Copy every one of the records below character for character, but leave the pictures out of your answer.

--

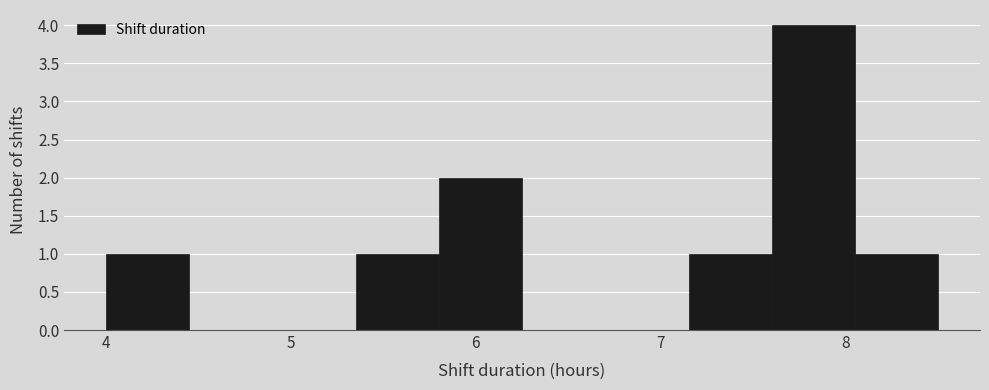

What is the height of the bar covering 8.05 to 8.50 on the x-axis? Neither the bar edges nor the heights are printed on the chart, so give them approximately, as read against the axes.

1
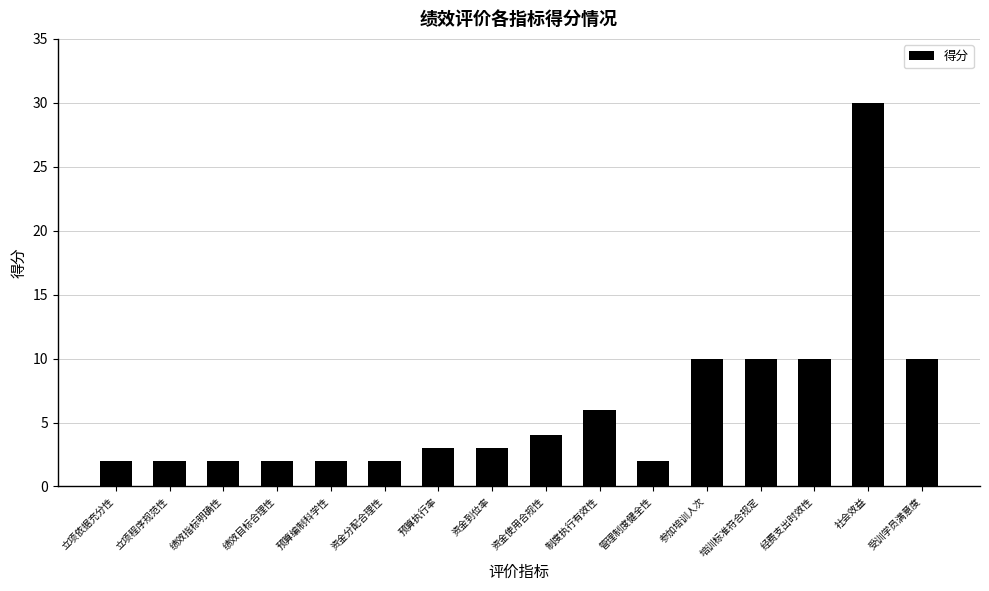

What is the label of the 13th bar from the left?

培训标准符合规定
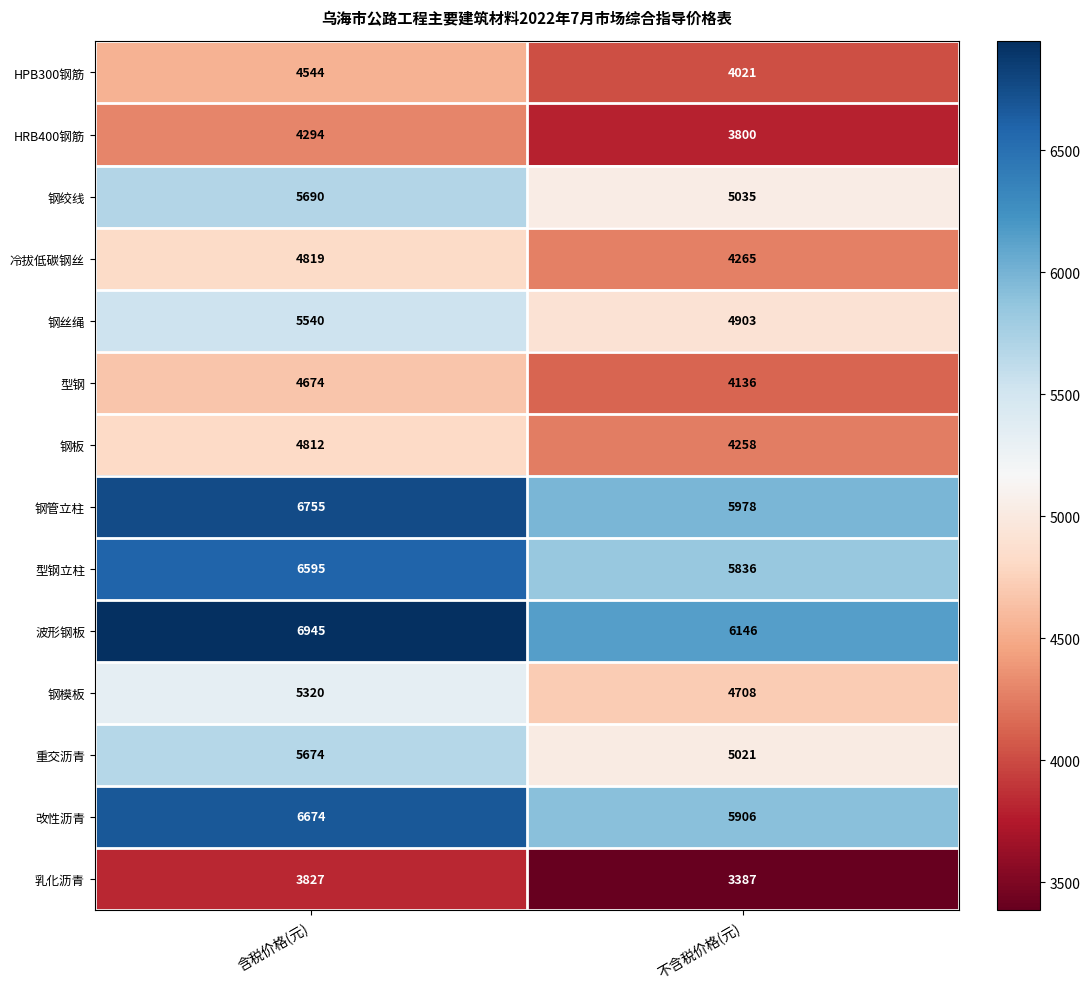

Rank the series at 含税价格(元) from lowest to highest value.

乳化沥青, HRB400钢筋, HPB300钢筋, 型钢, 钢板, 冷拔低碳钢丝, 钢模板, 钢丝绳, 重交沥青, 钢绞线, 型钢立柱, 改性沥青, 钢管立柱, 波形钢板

--

Response area:
What is the height of the bar covering 8.05 to 8.50 on the x-axis? Neither the bar edges nor the heights are printed on the chart, so give them approximately, as read against the axes.

1

What is the label of the 13th bar from the left?

培训标准符合规定

Rank the series at 含税价格(元) from lowest to highest value.

乳化沥青, HRB400钢筋, HPB300钢筋, 型钢, 钢板, 冷拔低碳钢丝, 钢模板, 钢丝绳, 重交沥青, 钢绞线, 型钢立柱, 改性沥青, 钢管立柱, 波形钢板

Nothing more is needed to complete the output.